## [WHAT YOU ARE ASKED TO DO]
From the line containing "mug [272,303,312,355] ->" to the end of the records below, output each line exactly; include both ends and nothing else.

## [GIVEN INFORMATION]

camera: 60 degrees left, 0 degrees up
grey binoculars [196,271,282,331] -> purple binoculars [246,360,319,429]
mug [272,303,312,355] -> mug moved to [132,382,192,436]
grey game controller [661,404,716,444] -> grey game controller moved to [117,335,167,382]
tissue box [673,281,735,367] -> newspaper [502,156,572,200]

## [WRITTEN ANSWER]
mug [272,303,312,355] -> mug moved to [132,382,192,436]
grey game controller [661,404,716,444] -> grey game controller moved to [117,335,167,382]
tissue box [673,281,735,367] -> newspaper [502,156,572,200]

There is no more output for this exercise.